Agenda item

MEDIUM TERM FINANCIAL STRATEGY AND 2018/19 BUDGET UPDATE

Members are invited to make any comments on the budget proposals for consideration by Cabinet at its meeting on 7 February (Report to January 2018 Cabinet meeting attached for information).

Minutes:

Members considered a report which detailed the Council’s Medium Term Financial Strategy (MTFS). Further proposals for balancing the 2018/19 budget were due to go to consultation where necessary at its meeting on 26 October 2017. A Budget Update report had been considered by Cabinet on 13 December 2017.

 

The October and December reports set out the Council’s financial strategy to manage the predicted budget gap over the period 2018/19 to 2022/23. The report:

 

·         Provided an update on the policy and strategic context and assumptions within the MTFS and the forecast budget gap

·         Presented for approval amendments to the Council Tax Support Scheme from April 2018

·         Budget Risks

 

There was a budget gap forecast of £4.2million.

 

Most of the grants that the Council received had stayed at the same level however there had been a reduction in the new homes bonus.

 

Members were advised that Council Tax could be raised by up to 3% without the need for a public referendum.

 

Havering was one of a number of authorities piloting the pooling of business rates. Estimates showed that that the Council could benefit from an increase of anywhere between £0.9million up to £2.4/2.5 million.

 

Consultation was due to take place on the Fair Funding Review, this was how the Council received its funding.

 

Members received an update on the public consultation.

 

191 responses had been received so far. 58 of the responses had agreed with the direction of the budget strategy overall. Residents had indicated that their priority areas were schools and education, adult social care and waste management. Residents had also indicated which services they wished to see reduce which included parking charges, planning and building control and the Council Tax support scheme.

 

Members noted that following an election year extensive consultation was carried out and there was a greater level of engagement by residents. The years in between elections attracted somewhere in the region of between 100 and 250 responses on average.

 

The Adult Social Care Precept would be entering its final year, under current legislation, next year as the total allowed of 6% would have been collected by then.

 

There was a consensus amongst Members that the level of responses received during the consultation was extremely low from residents and there were suggestions that perhaps the Council needed to look at the way it consulted with residents and perhaps look at alternatives including full use of social media platforms.

 

The plan post-election would be for the newly elected Administration to enter into a four year MTFS.

 

Members also noted that the Council was working with other outer London boroughs to discuss funding arrangements. Due to the net migration that outer London boroughs were seeing following the housing benefit cap it placed a greater emphasis on working with outer London boroughs rather than inner London boroughs.

 

In response to a question relating to economic development Members were advised that approximately £3 billion of expenditure would take place in the next ten to twelve years. The joint ventures that the Council would be entering into with partners would need to be resourced and new teams would be set up to progress the works.

 

Members noted that the business rates pool that had been set up which was being piloted would allow the retention of 100% of business rates and the pilot came with a guarantee that the Council would be no worse off than at present.

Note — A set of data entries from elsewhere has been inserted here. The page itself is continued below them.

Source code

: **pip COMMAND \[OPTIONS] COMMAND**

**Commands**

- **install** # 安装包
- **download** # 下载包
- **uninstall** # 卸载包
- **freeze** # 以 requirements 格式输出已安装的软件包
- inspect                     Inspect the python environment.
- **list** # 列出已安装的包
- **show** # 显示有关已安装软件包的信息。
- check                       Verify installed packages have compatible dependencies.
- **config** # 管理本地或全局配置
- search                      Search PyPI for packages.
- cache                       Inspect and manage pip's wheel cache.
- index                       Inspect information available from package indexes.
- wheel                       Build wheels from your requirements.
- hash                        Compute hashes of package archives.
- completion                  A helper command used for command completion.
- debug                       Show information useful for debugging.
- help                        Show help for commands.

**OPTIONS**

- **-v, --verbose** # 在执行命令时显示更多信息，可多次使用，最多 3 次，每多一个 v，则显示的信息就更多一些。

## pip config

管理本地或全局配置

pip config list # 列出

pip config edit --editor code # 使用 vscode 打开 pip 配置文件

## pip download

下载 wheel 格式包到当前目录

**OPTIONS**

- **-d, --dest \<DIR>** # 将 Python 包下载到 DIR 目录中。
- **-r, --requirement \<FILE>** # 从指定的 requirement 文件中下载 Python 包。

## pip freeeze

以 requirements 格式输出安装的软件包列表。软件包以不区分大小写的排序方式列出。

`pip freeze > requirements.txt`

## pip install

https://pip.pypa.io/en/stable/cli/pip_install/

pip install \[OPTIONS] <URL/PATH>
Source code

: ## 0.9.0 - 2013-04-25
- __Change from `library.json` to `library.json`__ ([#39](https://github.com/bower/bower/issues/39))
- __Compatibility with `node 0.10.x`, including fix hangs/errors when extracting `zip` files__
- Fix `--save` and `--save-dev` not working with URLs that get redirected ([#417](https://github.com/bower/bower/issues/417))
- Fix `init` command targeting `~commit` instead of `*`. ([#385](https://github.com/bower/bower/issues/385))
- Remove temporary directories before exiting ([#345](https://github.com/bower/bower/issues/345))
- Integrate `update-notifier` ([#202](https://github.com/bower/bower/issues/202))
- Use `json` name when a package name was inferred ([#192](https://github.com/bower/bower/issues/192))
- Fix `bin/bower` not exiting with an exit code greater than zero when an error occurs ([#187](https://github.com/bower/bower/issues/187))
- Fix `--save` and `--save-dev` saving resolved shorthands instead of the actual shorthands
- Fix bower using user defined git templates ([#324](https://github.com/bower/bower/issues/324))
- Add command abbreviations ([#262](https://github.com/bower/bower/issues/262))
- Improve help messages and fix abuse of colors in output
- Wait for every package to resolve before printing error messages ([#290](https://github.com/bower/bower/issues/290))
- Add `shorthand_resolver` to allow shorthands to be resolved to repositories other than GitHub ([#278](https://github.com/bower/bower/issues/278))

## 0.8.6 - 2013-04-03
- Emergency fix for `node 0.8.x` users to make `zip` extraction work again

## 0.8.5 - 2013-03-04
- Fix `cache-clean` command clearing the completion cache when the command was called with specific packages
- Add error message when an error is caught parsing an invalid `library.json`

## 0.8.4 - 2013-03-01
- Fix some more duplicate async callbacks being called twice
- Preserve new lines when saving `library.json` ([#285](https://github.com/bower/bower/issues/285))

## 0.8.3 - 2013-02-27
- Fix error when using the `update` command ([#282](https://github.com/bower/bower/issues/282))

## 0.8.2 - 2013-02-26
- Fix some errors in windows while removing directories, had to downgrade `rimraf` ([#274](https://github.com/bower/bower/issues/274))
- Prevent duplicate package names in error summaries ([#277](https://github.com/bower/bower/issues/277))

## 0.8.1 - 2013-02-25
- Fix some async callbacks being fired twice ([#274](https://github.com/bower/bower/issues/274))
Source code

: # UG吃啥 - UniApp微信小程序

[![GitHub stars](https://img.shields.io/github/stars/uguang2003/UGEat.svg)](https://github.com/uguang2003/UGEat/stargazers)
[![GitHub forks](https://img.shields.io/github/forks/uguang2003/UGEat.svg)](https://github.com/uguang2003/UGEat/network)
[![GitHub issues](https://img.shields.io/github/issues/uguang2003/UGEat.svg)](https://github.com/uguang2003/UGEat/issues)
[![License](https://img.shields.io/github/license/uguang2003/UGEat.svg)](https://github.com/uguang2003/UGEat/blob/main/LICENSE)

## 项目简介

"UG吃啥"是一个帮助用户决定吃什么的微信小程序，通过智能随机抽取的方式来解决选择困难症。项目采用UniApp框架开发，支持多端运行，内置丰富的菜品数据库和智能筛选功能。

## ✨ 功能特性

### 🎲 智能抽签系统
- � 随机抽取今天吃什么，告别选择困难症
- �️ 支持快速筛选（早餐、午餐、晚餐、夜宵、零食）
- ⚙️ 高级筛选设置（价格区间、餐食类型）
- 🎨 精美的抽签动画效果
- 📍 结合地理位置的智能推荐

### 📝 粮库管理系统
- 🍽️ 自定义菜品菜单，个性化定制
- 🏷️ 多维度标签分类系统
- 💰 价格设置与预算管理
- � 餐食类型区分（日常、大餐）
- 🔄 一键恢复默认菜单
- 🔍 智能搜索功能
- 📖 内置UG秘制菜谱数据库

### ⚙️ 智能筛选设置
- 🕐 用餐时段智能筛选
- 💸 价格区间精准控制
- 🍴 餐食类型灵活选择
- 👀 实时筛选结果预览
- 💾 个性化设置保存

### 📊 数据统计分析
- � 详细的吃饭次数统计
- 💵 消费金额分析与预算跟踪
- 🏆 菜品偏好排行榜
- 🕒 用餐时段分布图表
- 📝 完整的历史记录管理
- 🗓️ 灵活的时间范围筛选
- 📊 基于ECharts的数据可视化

Havering was currently in a pool and had been for the last three years with Barking and Dagenham, Thurrock and Basildon. As an organisation the Council had benefitted from in the region £0.5million which had mainly come about largely due to the growth of DP World London Gateway deep sea port in Thurrock.

 

Members noted that the Ministry of Housing, Communities and local Government were looking at Council Tax equalisation across the country.

 

In response to a question relating to Children’s Services demand pressures Members noted that Children’s Services now had a permanent workforce of approximately 70% up from 50% previously. Again due to the net migration from inner London there had been an increase in looked after children which had led to a campaign to recruit additional foster carers.

 

In response to a question relating to homelessness Members noted that there were a number of people sleeping rough that officers had tried to engage with but the offer of help had been refused. A new Homelessness Act was due to be introduced in April and there would be an all-Member briefing shortly.

 

Members were advised that Housing Services worked closely with Mental Health Services, Adults Services and Children’s Services to ensure vulnerable people were cared for.

 

In response to a question relating to the Council’s contingency Members were advised that historically the Council had held a contingency fund of £2million each year. There had been previous occasions when the fund had not been used for contingencies but it had been used to manage overspends within certain service areas. A new corporate risk reserve had been created which would now manage service overspends which in turn meant that the contingency fund had been reduced to £1million.

 

In response to a question relating to enforcement of yellow box junctions officers advised that if Members had specific instances of where they wanted enforcement to take place then officers could be approached to look at the viability of enforcement.

 

In response to a question regarding costs of large goods removal from properties had a direct link with additional fly-tipping officers advised in other areas where costs had been introduced there was not a direct correlation with an increase in fly tipping. Members noted that waste disposal costs were increasing on a yearly basis and carry on throughout the length of the contract with ELWA until the end of the contract in 2027.